Croyez-vous au Saint-Esprit ? Il y a des millions de personnes qui déclarent dans leur confession de foi qu'elles y croient. « L'Esprit, dit Farel, nous a été donné par le Père, et par cet Esprit nous avons été amenés comme fils à la gloire du Père et nous rendons grâce au Père pour toutes choses. Nous sommes sous la loi, disent les uns ; non, répondent d'autres ; nous avons été amenés dans la glorieuse liberté des enfants de Dieu. Jugez vous-mêmes, dit Farel, laquelle de ces deux opinions est la plus à la gloire de Christ et la plus conforme aux Écritures. » Hélas nos cœurs naturels ne cherchent pas avant tout ce qui glorifiera Christ, mais ce qui nous fera le plus d'honneur à nous-mêmes. Or il est humiliant de nous entendre dire que nous ne pouvons pas garder la loi divine ; nous aimerions mieux qu'elle nous fût proposée comme un moyen de nous améliorer. Au lieu de cela, la loi nous condamne et nous manifeste comme étant trop mauvais pour être améliorés. « Je vis, dit Paul, mais non pas moi, c'est Christ qui vit en moi. » Malheureusement nous préférons être quelque chose sous la loi, plutôt que de n'être rien et que Christ soit tout. Non seulement pour nous, mais en nous, Christ devrait être notre seul but ; tout ce que nous faisons, même s'il s'agit de boire ou de manger, devrait être fait par la puissance de l'Esprit de Christ. Paul a véritablement vécu par la foi en Jésus ; le Christ qui était la source de sa vie, était sa vie elle-même et Il était le seul but de cette vie. A ceci nous connaissons si la vie divine habite en nous, c'est que Christ devient notre objet, notre seul but.
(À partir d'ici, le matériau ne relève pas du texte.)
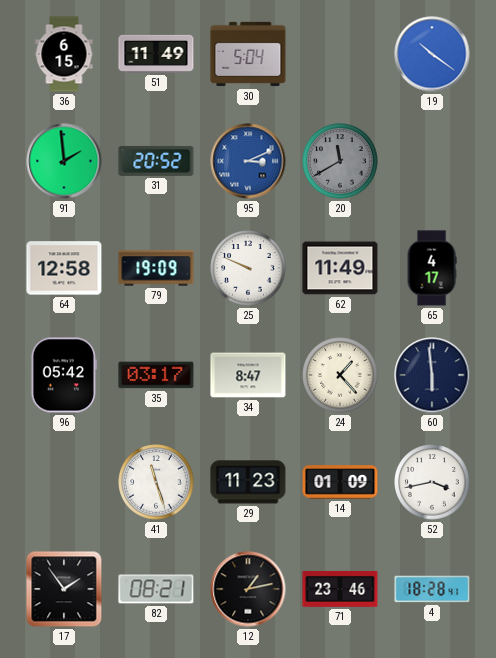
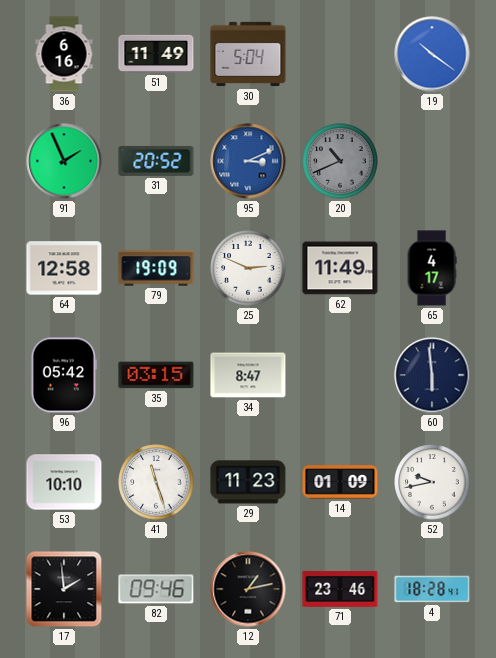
36: 6:15 -> 6:16
91: 1:59 -> 1:56
20: 11:40 -> 10:41
25: 9:49 -> 2:49
35: 03:17 -> 03:15
24: 1:23 -> none
53: none -> 10:10
52: 3:43 -> 9:43
17: 1:54 -> 1:59
82: 08:21 -> 09:46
Je ne sais pas si les amis de Farel auront compris aussi bien que lui que les croyants marchent par une puissance nouvelle qui est aussi forte que la loi était faible. Peut-être qu'en cela comme en bien d'autres choses, Farel s'est trouvé seul à l'avant-garde, mais c'est un poste d'honneur. On ne sait si Farel aurait pu citer toutes les preuves fournies par l'Écriture sur ces sujets, aussi bien que ceux qui ont connu les saintes lettres dès leur enfance. Pour comprendre comment il se fait que nous ne soyons plus sous la loi, il faut se convaincre d'abord, par l'étude de la Bible du fait que nous sommes morts et que notre vie est cachée avec Christ en Dieu ; le Saint-Esprit nous le fera peut-être discerner, sans que nous soyons toujours capables d'établir clairement notre conviction d'après l'Écriture. D'ailleurs on ne doit pas oublier les ténèbres qui entouraient Farel et d'où la grâce divine l'avait tiré. Nous pouvons admirer à quel point il était au clair sur les pensées de Dieu. Il avait encore beaucoup à apprendre et peut-être n'est-il jamais parvenu à la pleine connaissance, mais grâce au Seigneur, il a été fidèle à tout ce qu'il avait reçu.